* José Matias Alves
Reforçar o tempo prescrito para a lecionação das disciplinas fundamentais; reforçar as horas nas disciplinas da tradição escolar; valorizar (supostamente) o conhecimento social e humano; reforçar a carácter transversal da educação para a cidadania; promover o rigor na avaliação obtendo dados fiáveis sobre a aprendizagem e transformar as provas aferidas do 4.º ano em exames com impacto nos resultados dos alunos; prestar maior acompanhamento aos alunos; flexibilizar a duração dos tempos curriculares, permitir que as escolas adotem uma disciplina no 7.º e 8.º ano: eis alguns dos propósitos das medidas anunciadas pelo Ministério da Educação.
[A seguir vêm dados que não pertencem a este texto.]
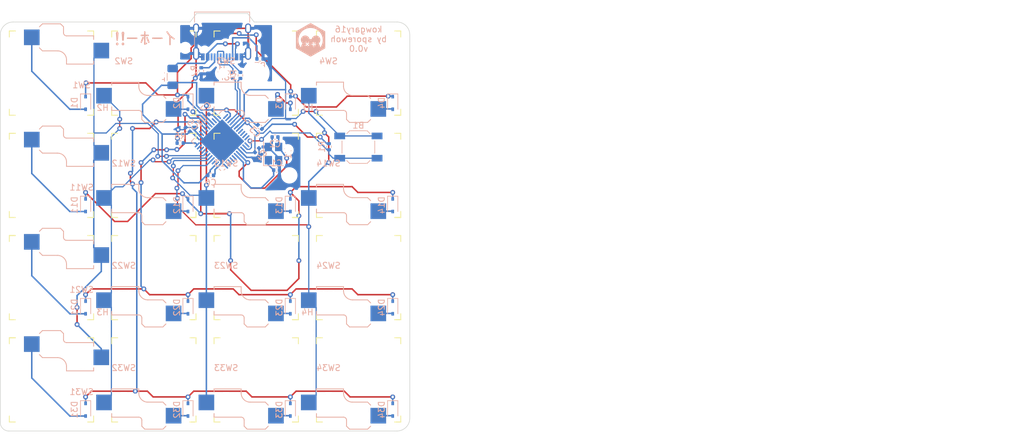
<source format=kicad_pcb>
(kicad_pcb (version 20211014) (generator pcbnew)

  (general
    (thickness 1.6)
  )

  (paper "A4")
  (layers
    (0 "F.Cu" signal)
    (31 "B.Cu" signal)
    (32 "B.Adhes" user "B.Adhesive")
    (33 "F.Adhes" user "F.Adhesive")
    (34 "B.Paste" user)
    (35 "F.Paste" user)
    (36 "B.SilkS" user "B.Silkscreen")
    (37 "F.SilkS" user "F.Silkscreen")
    (38 "B.Mask" user)
    (39 "F.Mask" user)
    (40 "Dwgs.User" user "User.Drawings")
    (41 "Cmts.User" user "User.Comments")
    (42 "Eco1.User" user "User.Eco1")
    (43 "Eco2.User" user "User.Eco2")
    (44 "Edge.Cuts" user)
    (45 "Margin" user)
    (46 "B.CrtYd" user "B.Courtyard")
    (47 "F.CrtYd" user "F.Courtyard")
    (48 "B.Fab" user)
    (49 "F.Fab" user)
    (50 "User.1" user)
    (51 "User.2" user)
    (52 "User.3" user)
    (53 "User.4" user)
    (54 "User.5" user)
    (55 "User.6" user)
    (56 "User.7" user)
    (57 "User.8" user)
    (58 "User.9" user)
  )

  (setup
    (stackup
      (layer "F.SilkS" (type "Top Silk Screen"))
      (layer "F.Paste" (type "Top Solder Paste"))
      (layer "F.Mask" (type "Top Solder Mask") (thickness 0.01))
      (layer "F.Cu" (type "copper") (thickness 0.035))
      (layer "dielectric 1" (type "core") (thickness 1.51) (material "FR4") (epsilon_r 4.5) (loss_tangent 0.02))
      (layer "B.Cu" (type "copper") (thickness 0.035))
      (layer "B.Mask" (type "Bottom Solder Mask") (thickness 0.01))
      (layer "B.Paste" (type "Bottom Solder Paste"))
      (layer "B.SilkS" (type "Bottom Silk Screen"))
      (copper_finish "None")
      (dielectric_constraints no)
    )
    (pad_to_mask_clearance 0)
    (pcbplotparams
      (layerselection 0x00010fc_ffffffff)
      (disableapertmacros false)
      (usegerberextensions false)
      (usegerberattributes true)
      (usegerberadvancedattributes true)
      (creategerberjobfile true)
      (svguseinch false)
      (svgprecision 6)
      (excludeedgelayer true)
      (plotframeref false)
      (viasonmask false)
      (mode 1)
      (useauxorigin false)
      (hpglpennumber 1)
      (hpglpenspeed 20)
      (hpglpendiameter 15.000000)
      (dxfpolygonmode true)
      (dxfimperialunits true)
      (dxfusepcbnewfont true)
      (psnegative false)
      (psa4output false)
      (plotreference true)
      (plotvalue true)
      (plotinvisibletext false)
      (sketchpadsonfab false)
      (subtractmaskfromsilk false)
      (outputformat 1)
      (mirror false)
      (drillshape 0)
      (scaleselection 1)
      (outputdirectory "gerbers/")
    )
  )

  (net 0 "")
  (net 1 "GND")
  (net 2 "Net-(B1-Pad2)")
  (net 3 "Net-(C1-Pad2)")
  (net 4 "Net-(C2-Pad2)")
  (net 5 "Net-(C3-Pad1)")
  (net 6 "+5V")
  (net 7 "row1")
  (net 8 "Net-(D1-Pad2)")
  (net 9 "Net-(D2-Pad2)")
  (net 10 "Net-(D3-Pad2)")
  (net 11 "Net-(D4-Pad2)")
  (net 12 "unconnected-(U1-Pad18)")
  (net 13 "unconnected-(U1-Pad19)")
  (net 14 "unconnected-(U1-Pad20)")
  (net 15 "unconnected-(U1-Pad21)")
  (net 16 "unconnected-(U1-Pad22)")
  (net 17 "unconnected-(U1-Pad25)")
  (net 18 "row2")
  (net 19 "Net-(D11-Pad2)")
  (net 20 "Net-(D12-Pad2)")
  (net 21 "Net-(D13-Pad2)")
  (net 22 "Net-(D14-Pad2)")
  (net 23 "row3")
  (net 24 "Net-(D21-Pad2)")
  (net 25 "Net-(D22-Pad2)")
  (net 26 "Net-(D23-Pad2)")
  (net 27 "Net-(D24-Pad2)")
  (net 28 "row4")
  (net 29 "Net-(D31-Pad2)")
  (net 30 "Net-(D32-Pad2)")
  (net 31 "Net-(D33-Pad2)")
  (net 32 "Net-(D34-Pad2)")
  (net 33 "VBUS")
  (net 34 "Net-(J1-PadA5)")
  (net 35 "D+")
  (net 36 "D-")
  (net 37 "unconnected-(J1-PadA8)")
  (net 38 "Net-(J1-PadB5)")
  (net 39 "unconnected-(J1-PadB8)")
  (net 40 "Net-(R6-Pad1)")
  (net 41 "col1")
  (net 42 "col2")
  (net 43 "col3")
  (net 44 "col4")
  (net 45 "unconnected-(U1-Pad1)")
  (net 46 "unconnected-(U1-Pad8)")
  (net 47 "unconnected-(U1-Pad9)")
  (net 48 "unconnected-(U1-Pad10)")
  (net 49 "unconnected-(U1-Pad11)")
  (net 50 "unconnected-(U1-Pad12)")
  (net 51 "unconnected-(U1-Pad30)")
  (net 52 "unconnected-(U1-Pad32)")
  (net 53 "unconnected-(U1-Pad36)")
  (net 54 "unconnected-(U1-Pad37)")
  (net 55 "unconnected-(U1-Pad42)")
  (net 56 "D_res+")
  (net 57 "D_res-")
  (net 58 "unconnected-(U1-Pad31)")

  (footprint "keyswitches:Kailh_socket_PG1350" (layer "F.Cu") (at 116.874945 57.374973))

  (footprint "keyswitches:Kailh_socket_PG1350" (layer "F.Cu") (at 116.874945 40.374981))

  (footprint "keyswitches:Kailh_socket_PG1350" (layer "F.Cu") (at 133.874937 23.374989))

  (footprint "keyswitches:Kailh_socket_PG1350" (layer "F.Cu") (at 82.874961 23.374989 180))

  (footprint "keyswitches:Kailh_socket_PG1350" (layer "F.Cu") (at 133.874937 74.374965))

  (footprint "keyswitches:Kailh_socket_PG1350" (layer "F.Cu") (at 116.874945 74.374965))

  (footprint "keyswitches:Kailh_socket_PG1350" (layer "F.Cu") (at 133.874937 57.374973))

  (footprint "keyswitches:Kailh_socket_PG1350" (layer "F.Cu") (at 99.874953 74.374965))

  (footprint "keyswitches:Kailh_socket_PG1350" (layer "F.Cu") (at 82.874961 74.374965 180))

  (footprint "keyswitches:Kailh_socket_PG1350" (layer "F.Cu") (at 116.874945 23.374989))

  (footprint "keyswitches:Kailh_socket_PG1350" (layer "F.Cu") (at 133.874937 40.374981))

  (footprint "keyswitches:Kailh_socket_PG1350" (layer "F.Cu") (at 82.874961 57.374973 180))

  (footprint "keyswitches:Kailh_socket_PG1350" (layer "F.Cu") (at 99.874953 23.374989))

  (footprint "keyswitches:Kailh_socket_PG1350" (layer "F.Cu") (at 99.874953 40.374981))

  (footprint "keyswitches:Kailh_socket_PG1350" (layer "F.Cu") (at 99.874953 57.374973))

  (footprint "keyswitches:Kailh_socket_PG1350" (layer "F.Cu") (at 82.874961 40.374981 180))

  (footprint "Diode_SMD:D_SOD-323" (layer "B.Cu") (at 88.541625 79.333296 -90))

  (footprint "MountingHole:MountingHole_2.2mm_M2_ISO7380" (layer "B.Cu") (at 91.374957 31.874985 180))

  (footprint "Diode_SMD:D_SOD-323" (layer "B.Cu") (at 139.541601 79.333296 -90))

  (footprint "Capacitor_SMD:C_0402_1005Metric" (layer "B.Cu") (at 105.5 32.75 135))

  (footprint "Resistor_SMD:R_0402_1005Metric" (layer "B.Cu") (at 114.25 23.75 -90))

  (footprint "Diode_SMD:D_SOD-323" (layer "B.Cu") (at 88.541625 45.333312 -90))

  (footprint "Diode_SMD:D_SOD-323" (layer "B.Cu") (at 105.541617 62.333304 -90))

  (footprint "Diode_SMD:D_SOD-323" (layer "B.Cu") (at 139.541601 62.333304 -90))

  (footprint "Capacitor_SMD:C_0402_1005Metric" (layer "B.Cu") (at 117 36.2 45))

  (footprint "Package_DFN_QFN:QFN-44-1EP_7x7mm_P0.5mm_EP5.2x5.2mm" (layer "B.Cu") (at 111.208281 34.708317 -135))

  (footprint "Diode_SMD:D_SOD-323" (layer "B.Cu") (at 139.541601 28.33332 -90))

  (footprint "Diode_SMD:D_SOD-323" (layer "B.Cu") (at 122.541609 79.333296 -90))

  (footprint "Diode_SMD:D_SOD-323" locked (layer "B.Cu")
    (tedit 58641739) (tstamp 847b4263-9b5b-4626-af59-dc9f3b29ae92)
    (at 88.541625 62.333304 -90)
    (descr "SOD-323")
    (tags "SOD-323")
    (property "Sheetfile" "kowgary16_cfx.kicad_sch")
    (property "Sheetname" "")
    (path "/713bf4eb-098d-4a26-8a0b-fd869fac56c1")
    (attr smd)
    (fp_text reference "D21" (at 0 1.85 90) (layer "B.SilkS")
      (effects (font (size 1 1) (thickness 0.15)) (justify mirror))
      (tstamp bbb17d4b-010f-4d52-88ec-95936e725d0e)
    )
    (fp_text value "D_Small" (at 0.1 -1.9 90) (layer "B.Fab")
      (effects (font (size 1 1) (thickness 0.15)) (justify mirror))
      (tstamp 83db72d0-a892-435d-9ca3-8c22d9147511)
    )
    (fp_text user "${REFERENCE}" (at 0 1.85 90) (layer "B.Fab")
      (effects (font (size 1 1) (thickness 0.15)) (justify mirror))
      (tstamp 49ae75bc-1a29-4611-b654-4dc02db01b54)
    )
    (fp_line (start -1.5 -0.85) (end 1.05 -0.85) (layer "B.SilkS") (width 0.12) (tstamp 876f312c-2138-461b-bbba-2a1c6c9d888a))
    (fp_line (start -1.5 0.85) (end -1.5 -0.85) (layer "B.SilkS") (width 0.12) (tstamp bb242307-fff4-4805-8666-b30610f7073f))
    (fp_line (start -1.5 0.85) (end 1.05 0.85) (layer "B.SilkS") (width 0.12) (tstamp d972337a-b202-42cd-8255-1dc0518d53db))
    (fp_line (start -1.6 0.95) (end -1.6 -0.95) (layer "B.CrtYd") (width 0.05) (tstamp 27f701eb-d9c2-4568-8ac1-11295e16d2b3))
    (fp_line (start -1.6 0.95) (end 1.6 0.95) (layer "B.CrtYd") (width 0.05) (tstamp 4fc33e1d-dc54-4aec-be81-94a59
... [313013 chars truncated]
</source>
a) A investigação comprova abundantemente que estas reformas decretadas não mudam de per si a realidade. Isto significa que estas medidas não tocam o essencial da gramática escolar, não dão qualquer garantia de elevação das qualidades dos modos de ensinar e de aprender, e são, por isso, uma ilusão e uma perda de tempo, podendo, inclusive, gerar ondas crescentes de descrença e desvinculação por saturação de mudanças inúteis.
b) As mudanças que têm poder impactante sobre as formas de ensinar e aprender têm de ser induzidas pelo poder central, mas têm de ser geradas, alimentadas e sustentadas pelos atores que trabalham nas escolas e nos territórios educativos, tendo como referência e foco central a organização pedagógica e os modos de ensinar e de aprender. Ora, como é sabido, os modos de se organizar o ensino e de se fomentar as aprendizagens dos alunos não são decretáveis.
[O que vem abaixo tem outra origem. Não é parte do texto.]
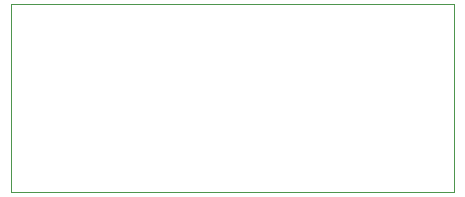
<source format=gbr>
%TF.GenerationSoftware,KiCad,Pcbnew,(5.1.10)-1*%
%TF.CreationDate,2021-09-02T15:22:23-07:00*%
%TF.ProjectId,Max 485 transmitter,4d617820-3438-4352-9074-72616e736d69,rev?*%
%TF.SameCoordinates,Original*%
%TF.FileFunction,Profile,NP*%
%FSLAX46Y46*%
G04 Gerber Fmt 4.6, Leading zero omitted, Abs format (unit mm)*
G04 Created by KiCad (PCBNEW (5.1.10)-1) date 2021-09-02 15:22:23*
%MOMM*%
%LPD*%
G01*
G04 APERTURE LIST*
%TA.AperFunction,Profile*%
%ADD10C,0.050000*%
%TD*%
G04 APERTURE END LIST*
D10*
X105410000Y-63500000D02*
X105410000Y-47625000D01*
X142875000Y-63500000D02*
X105410000Y-63500000D01*
X142875000Y-47625000D02*
X142875000Y-63500000D01*
X105410000Y-47625000D02*
X142875000Y-47625000D01*
M02*

</source>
Persiste-se, pois, no erro e na ilusão. Os nossos governantes tinham a obrigação ética e política de estudar e de conhecer as medidas curriculares dos últimos 30 anos e evitar cometer os mesmos erros. E a obrigação de cumprir a prometida (e sempre adiada) devolução do poder e responsabilidade às escolas. Não há saída para a regeneração das práticas educativas se se persistir numa governação por decreto. Manifestamente mais fácil. Mas tendencialmente inútil. Só a autonomia, a liberdade de iniciativa e a responsabilidade nos podem resgatar da menoridade cívica em que vegetamos. E as políticas que façam querer os professores e as escolas trabalharem de outro modo.
P.S. - No documento divulgado, enuncia-se ainda a probabilidade de se reverem (outra vez) os programas. Não pode ser. Não se pode semear a instabilidade, aludindo a cenários hipotéticos e a conjeturas de mudanças prováveis. Todos perdemos com esta falta de rigor na condução das políticas.
* José Matias Alves é investigador, doutor em Educação e professor convidado da Universidade Católica Portuguesa.